Yesterday, the United States Supreme Court ruled that, under federal law, employees only have to be paid for time spent working or on activities necessary to perform their jobs – even if their employers require them to be there longer. In Integrity Staffing Solutions, Inc. v. Busk, employees of a contractor for Amazon.com were not paid for time spent, after the ends of their shifts, waiting for an anti-theft security screening. Although the employees claimed that the employer could have eliminated the wait time by using more metal detectors or staggering shifts, it did not do so, and so they waited as much as 25 minutes every day without pay.
The Fair Labor Standards Act (FLSA) sets a national minimum wage and provides that employers, with some exceptions, must pay time-and-a-half for overtime (more than 40 hours per work week). In general, a work week includes all the time that an employee is required to be at the office or work location. However, a 1947 law called the Portal-to-Portal Act carved out exceptions to this principle. At issue in the Busk case is an exception for activities “preliminary to or postliminary to” an employee’s “principal activity or activities.” The “principal activity” is whatever the employee is hired to do – so in the Busk case, the “principal activity” is finding items in a warehouse and shipping them to Amazon customers. The “principal activity” also includes activities that are necessary to perform the job safely (putting on a protective suit in a chemical factory) or effectively (sharpening a knife in a butcher shop).

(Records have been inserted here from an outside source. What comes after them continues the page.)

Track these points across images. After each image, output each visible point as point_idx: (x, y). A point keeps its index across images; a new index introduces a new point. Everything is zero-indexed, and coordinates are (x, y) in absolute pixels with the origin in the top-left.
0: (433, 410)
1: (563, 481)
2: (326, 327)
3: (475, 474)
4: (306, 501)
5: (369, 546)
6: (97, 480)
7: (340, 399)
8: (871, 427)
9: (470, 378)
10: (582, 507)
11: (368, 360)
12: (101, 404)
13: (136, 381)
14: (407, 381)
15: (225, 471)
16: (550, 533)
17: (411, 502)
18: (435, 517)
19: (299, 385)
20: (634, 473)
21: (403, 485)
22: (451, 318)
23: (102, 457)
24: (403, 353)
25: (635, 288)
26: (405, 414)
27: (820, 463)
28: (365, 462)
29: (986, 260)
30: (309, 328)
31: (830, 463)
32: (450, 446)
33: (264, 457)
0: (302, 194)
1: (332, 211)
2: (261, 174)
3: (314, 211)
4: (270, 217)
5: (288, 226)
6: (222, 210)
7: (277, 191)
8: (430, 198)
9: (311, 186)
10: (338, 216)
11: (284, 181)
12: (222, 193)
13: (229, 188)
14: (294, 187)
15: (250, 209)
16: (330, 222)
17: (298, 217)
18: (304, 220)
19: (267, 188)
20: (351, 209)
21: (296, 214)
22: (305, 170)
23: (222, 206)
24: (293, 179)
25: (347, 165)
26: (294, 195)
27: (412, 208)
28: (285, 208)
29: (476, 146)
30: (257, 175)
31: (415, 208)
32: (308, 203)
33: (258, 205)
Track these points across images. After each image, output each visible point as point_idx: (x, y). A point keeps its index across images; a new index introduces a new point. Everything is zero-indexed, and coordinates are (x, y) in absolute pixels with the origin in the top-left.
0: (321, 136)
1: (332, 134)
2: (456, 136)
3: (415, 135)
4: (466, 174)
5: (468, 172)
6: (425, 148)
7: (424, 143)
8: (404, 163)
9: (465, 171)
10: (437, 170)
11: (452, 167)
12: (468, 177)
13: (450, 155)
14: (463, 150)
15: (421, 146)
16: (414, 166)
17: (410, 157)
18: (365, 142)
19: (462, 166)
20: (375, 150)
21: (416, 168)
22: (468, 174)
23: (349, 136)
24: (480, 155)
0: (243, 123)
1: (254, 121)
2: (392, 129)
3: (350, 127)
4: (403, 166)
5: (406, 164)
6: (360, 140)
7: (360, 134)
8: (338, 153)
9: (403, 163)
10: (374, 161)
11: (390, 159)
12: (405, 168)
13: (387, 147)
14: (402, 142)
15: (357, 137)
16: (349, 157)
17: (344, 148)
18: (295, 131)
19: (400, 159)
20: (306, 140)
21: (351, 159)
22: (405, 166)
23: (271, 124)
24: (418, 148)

Justice Thomas, writing for a unanimous Court in Busk, held that the security screening was not necessary for the employees’ jobs: “Integrity Staffing did not employ its workers to undergo security screenings.” Even though the screenings were a job requirement, the Court ruled that they were the type of activity Congress had exempted in the Portal-to-Portal Act.
This decision embodies the limitations of federal laws protecting workers in this area. Many such laws date back to the New Deal era and have been sporadically updated since. The Portal-to-Portal Act itself was passed, as Justice Thomas notes, in a backlash after the Supreme Court interpreted the FLSA broadly in the 1940’s. Specifically, the Court had required overtime for the time spent walking from a time clock to a work bench and from a mine entrance to an underground work area, leading unions and employees to file lawsuits seeking billions of dollars in overtime. Congress responded, within months and on an “emergency” basis, by narrowing the protections for employees.
As the law stands, the employer can set requirements that are unrelated to an employee’s real job without paying overtime for the time and inconvenience. It is understandable why a company running a warehouse would want to institute checks to prevent theft. But an employee’s time off the clock should be their own, and not spent waiting around at work. Under federal law, such an employee has little recourse. Justice Thomas states that such issues may be “properly presented to the employer at the bargaining table… not to a court in an FLSA claim,” and not one Justice disagrees.
However, states can and do create protections for workers that are broader and more generous than those set by federal law. In Massachusetts, applicable regulations define “working time” as including “all time during which an employee is required to be on the employer’s premises… or to be at the prescribed work site….” And Massachusetts has no corollary to the Portal-to-Portal Act. Therefore, if the facts in the Busk case took place in Massachusetts, it is likely that the employer would be required under state law to pay the employees for the time spent waiting to leave the warehouses.